I risked leaving the stove on in a kitchen with no fire extinguisher and hurried past the lettuce crunching to the bathroom. Mario loudly commented, “We won’t get Kristance anybody. She has to stay a starving artist.”
Maybe it was because my mother is a poet who is easily persuaded by words. The kind of words Mario used were laced with inappropriate compliments like, “You should only wear dark colors, because it makes your pale skin look very sensual. The light colors, they just look…yuck…I won’t even say.” It was the type of thing that someone with low confidence could pick apart and take away a bit of good. Something my mother could be won over by. Or maybe she really didn’t know me at all, but for some reason she thought it would be a brilliant idea for me to live in a cramped apartment with an aging Latino-American artist and two graduate students from Russia.

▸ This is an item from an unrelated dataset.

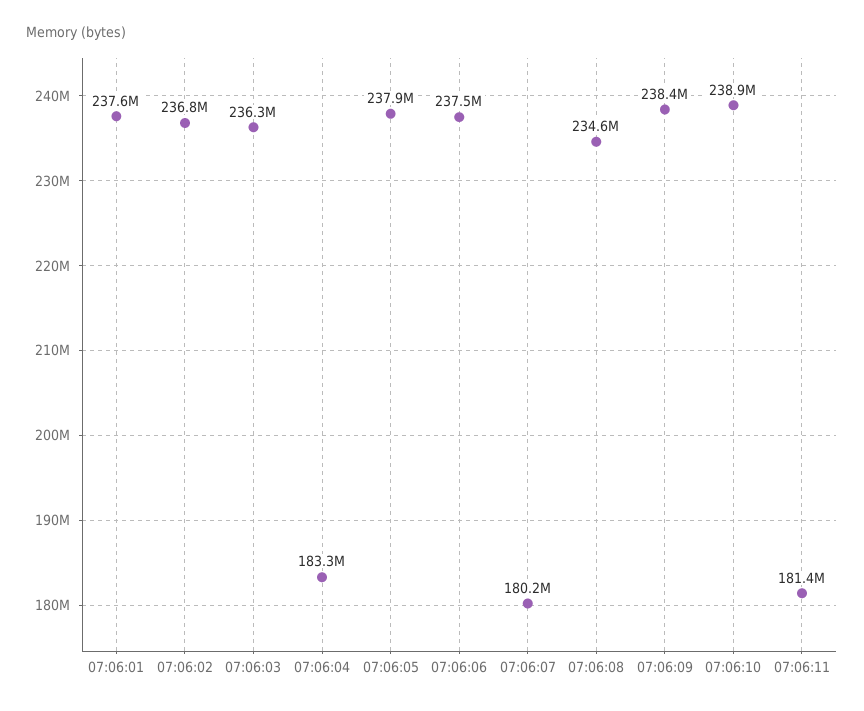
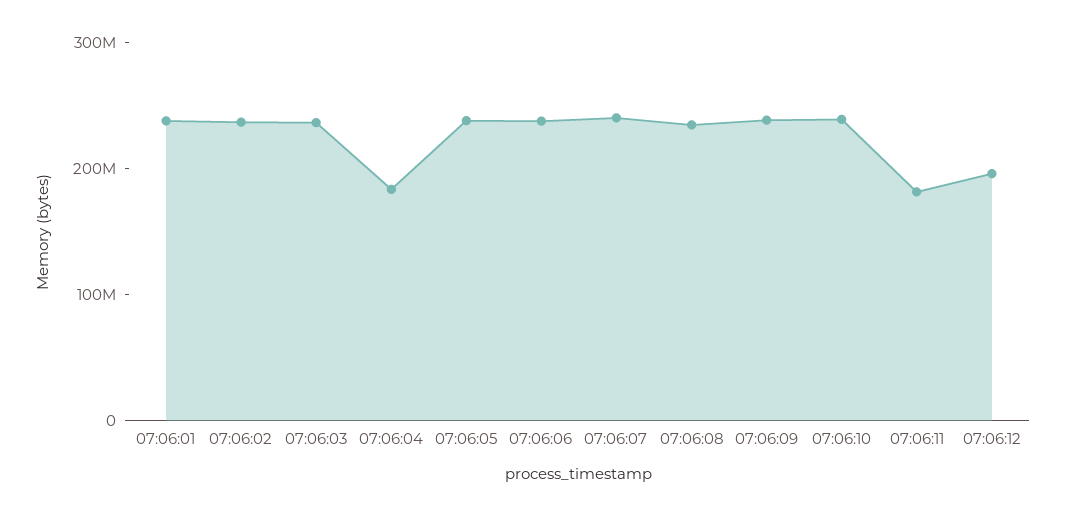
07:06:07: 180200000 -> 240000000
07:06:12: none -> 200000000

Returning from the bathroom I found Mario watching the stove. His body twitched nervously as his gaze went from the timer, which had twenty-two minutes left on it, to the stove, which was set on low, to the corner I had just emerged from.
“Rice has no cholesterol,” Mario stepped towards the sink.
I nodded and tired to occupy myself with half-cooked rice.
“Even though you’re a lot bigger than me, cholesterol is still a big deal for someone my size.” He quickly left the kitchen.
Waiting for the water to boil, I grabbed a pen from the windowsill and added, “Nice suggestion, but no thanks. I’m not taking orders today. ~ K.”